Mahkeme heyetine çağrı: Çocuklarımızın atamadığı çığlığa ses verin
12 yaşındaki oğlu Atakan Celal ve eşi Pamir`i kaybeden Şenay Konuklu: 6 Şubat`ta oraya gittiğimizde sivil savunma ile oturduğumuzda İsias Otelin arkasındaki binanın belediye tarafından kapatıldığını söylemişlerdi. Güvenli denilen İsias ise kum yığını olmuştu. Adalet nerede? Bu katiller olası kastın ötesinde ceza almalı. Ruhumuzu İsias`a gömdünüz. Çocuklarımızın atamadığı çığlığa ses verin. Adalet istiyoruz.
14 yaşındaki oğlu Özgür`ü kaybeden Meriç İçme: Ben oğlumun çıkaramadığı ses olmak istiyorum. Adalet olası kast ile gelse bile acılarımız dinmeyecek.
13 yaşındaki oğlu İzcan`ı kaybeden Feriha Yiğittürk: Biz evlatlarımızı enkazda beklerken, Ahmet Bozkurt kasasının derdindeydi. Bilirkişi raporları ile her şey ortada. Elinizi vicdanınıza koyarak adil bir karar vereceğinize inanıyorum.
Oğlu Kağan Selim`i kaybeden Serap İş Son hazırlanan bilirkişi raporu tüm kusurları ortaya koyuyor. Olası kast gayet açık ama savcılık buna gerek görmedi. Ben bütün suçluların olası kast ile yargılanarak en ağır cezayı almalarını istiyorum. Bu davanın sadece bizim için değil, tüm mağdurlar için bir örnek teşkil etmesini umuyorum.

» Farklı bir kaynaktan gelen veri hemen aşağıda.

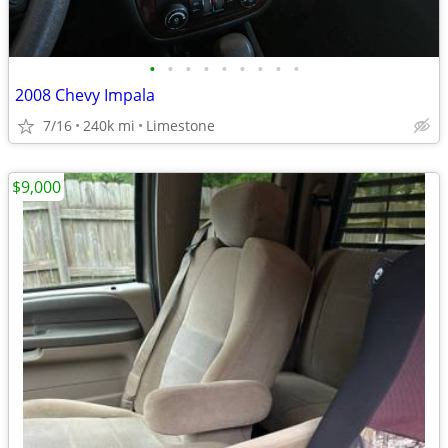
•
•
•
•
•
•
•
•
•
2008 Chevy Impala
7/16
240k mi
Limestone
$9,000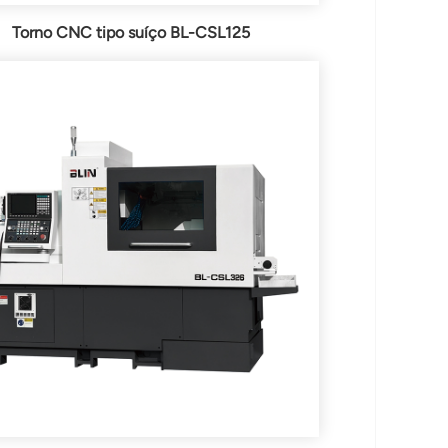
Torno CNC tipo suíço BL-CSL125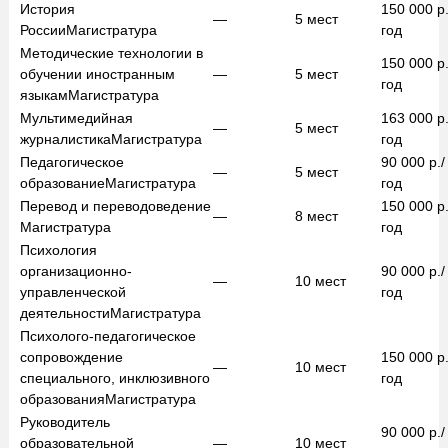
История
150 000
р.
—
5
мест
России
Магистратура
год
Методические технологии в
150 000
р.
обучении иностранным
—
5
мест
год
языкам
Магистратура
Мультимедийная
163 000
р.
—
5
мест
журналистика
Магистратура
год
Педагогическое
90 000
р./
—
5
мест
образование
Магистратура
год
Перевод и переводоведение
150 000
р.
—
8
мест
Магистратура
год
Психология
организационно-
90 000
р./
—
10
мест
управленческой
год
деятельности
Магистратура
Психолого-педагогическое
сопровождение
150 000
р.
—
10
мест
специального, инклюзивного
год
образования
Магистратура
Руководитель
90 000
р./
образовательной
—
10
мест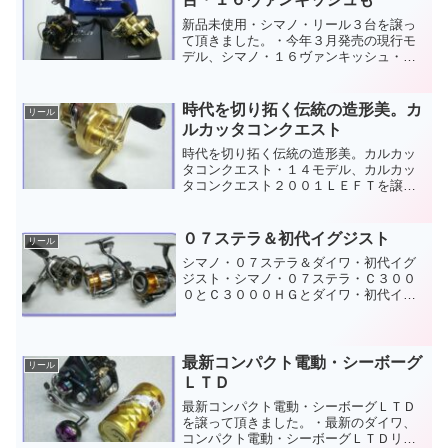
新品未使用・シマノ・リール３台を譲っ
て頂きました。・今年３月発売の現行モ
デル、シマノ・１６ヴァンキッシュ・２
５００Ｓ（ランクＮ）とシマノ・１４カ
ルカッタコンクエスト・１００・右巻
（ランクＮ）、シマノ・１１オシアジガ
時代を切り拓く伝統の造形美。カ
リール
ー・２０００ＮＲ-ＨＧ・右...
ルカッタコンクエスト
時代を切り拓く伝統の造形美。カルカッ
タコンクエスト・１４モデル、カルカッ
タコンクエスト２００１ＬＥＦＴを譲っ
て頂きました。鍛造削り出しフレームの
巻心地は剛性感があり確り滑らか、流石
カルカッタ間違いなしです。良いものを
０７ステラ＆初代イグジスト
リール
お譲り頂きありがとうござ...
シマノ・０７ステラ＆ダイワ・初代イグ
ジスト・シマノ・０７ステラ・Ｃ３００
０とＣ３０００ＨＧとダイワ・初代イグ
ジスト・２５００を譲って頂きました。
旧モデルですが、シマノとダイワのフラ
ッグシップモデルだけあって巻心地は何
れも確り滑らか、この感触...
最新コンパクト電動・シーボーグ
リール
ＬＴＤ
最新コンパクト電動・シーボーグＬＴＤ
を譲って頂きました。・最新のダイワ、
コンパクト電動・シーボーグＬＴＤリミ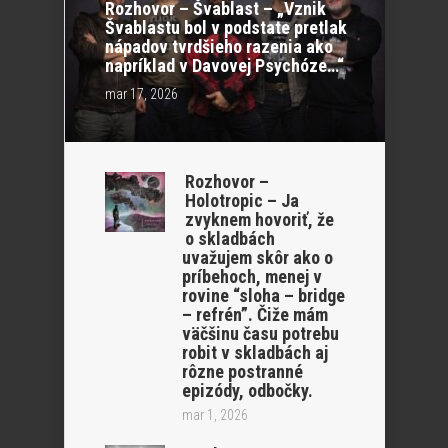
Rozhovor – Švablast – „Vznik
Švablastu bol v podstate pretlak
nápadov tvrdšieho razenia ako
napríklad v Davovej Psychóze…“
mar 17, 2026
Rozhovor –
Holotropic – Ja
zvyknem hovoriť, že
o skladbách
uvažujem skôr ako o
príbehoch, menej v
rovine “sloha – bridge
– refrén”. Čiže mám
väčšinu času potrebu
robit v skladbách aj
rôzne postranné
epizódy, odbočky.
mar 1, 2026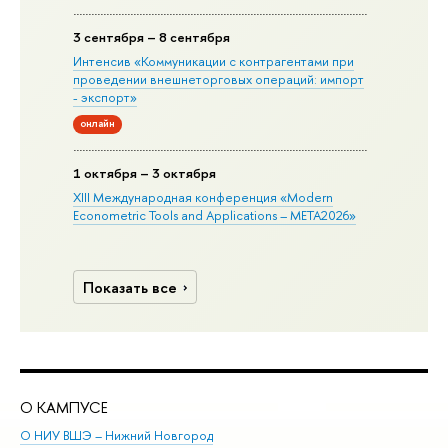
3 сентября – 8 сентября
Интенсив «Коммуникации с контрагентами при
проведении внешнеторговых операций: импорт
- экспорт»
онлайн
1 октября – 3 октября
XIII Международная конференция «Modern
Econometric Tools and Applications – META2026»
Показать все
О КАМПУСЕ
ОБ
О НИУ ВШЭ – Нижний Новгород
Бак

Kızları Nazife ve Abide ile eşi Mülkiye Dağlı`yı kaybeden Ozan Dağlı: Burada bulunan herkes orada birilerini kaybetti. Benim eşim ve iki evladım vardı orada. Kısasa kısas istiyorum. En azından olası kasttan aşağısı bizim için kabul edilemez.
"Olası kast cezasını verin ki başkalarının çocukları ölmesin"
14 yaşındaki kızı Selin`i kaybeden Ruşen Yücesoylu Karakaya: Selin 14 yaşında hayalleri olan mükemmel bir kız çocuğuydu… Çok mutluydu, çok mutlu bir şekilde Adıyaman`a gönderdik ama çocuğumuzu, çocuklarımızı kum yığınının altından aldık. Sayın savcı, buna nasıl `bilinçli taksir` diyebiliyorsunuz? Olası kast cezasını verin ki başkalarının çocukları ölmesin.
Tur rehberi oğlu Ozan`ı kaybeden Mehpare Koç: Deprem bu ülkenin kaderi olabilir, ancak olası kast ve ihmaller cezalandırılmadığı sürece bu döngü devam edecek. Adalete güvenmek istiyorum.
Kızı Sahil`i kaybeden Tayip Özberkman: Bir kez daha ne kendimin ne bir Türkiye vatandaşının yakınını kaybetmesini istemiyorum. Gerçeklerin tam anlamıyla ortaya çıkması için kamu görevlilerinin de yargılanmasını istiyorum. Başka 6 Şubatlar yaşanmasın. Olası kastın uygulanmasını istiyorum. Gelecek nesiller için bu kararın verilmesini istiyorum.
İsias Otel`den yaralı kurtulan tur rehberi Erhan Taşkın: Adalet için buradayız. Enkazdan çıktım, 7 saat arkadaşlarımı aradım. `Beyefendi` gelmiş kasasını aramış. Arkadaşlarım öldü adalet istiyorum.
Duruşma müştekilerin konuşmalarıyla devam ediyor.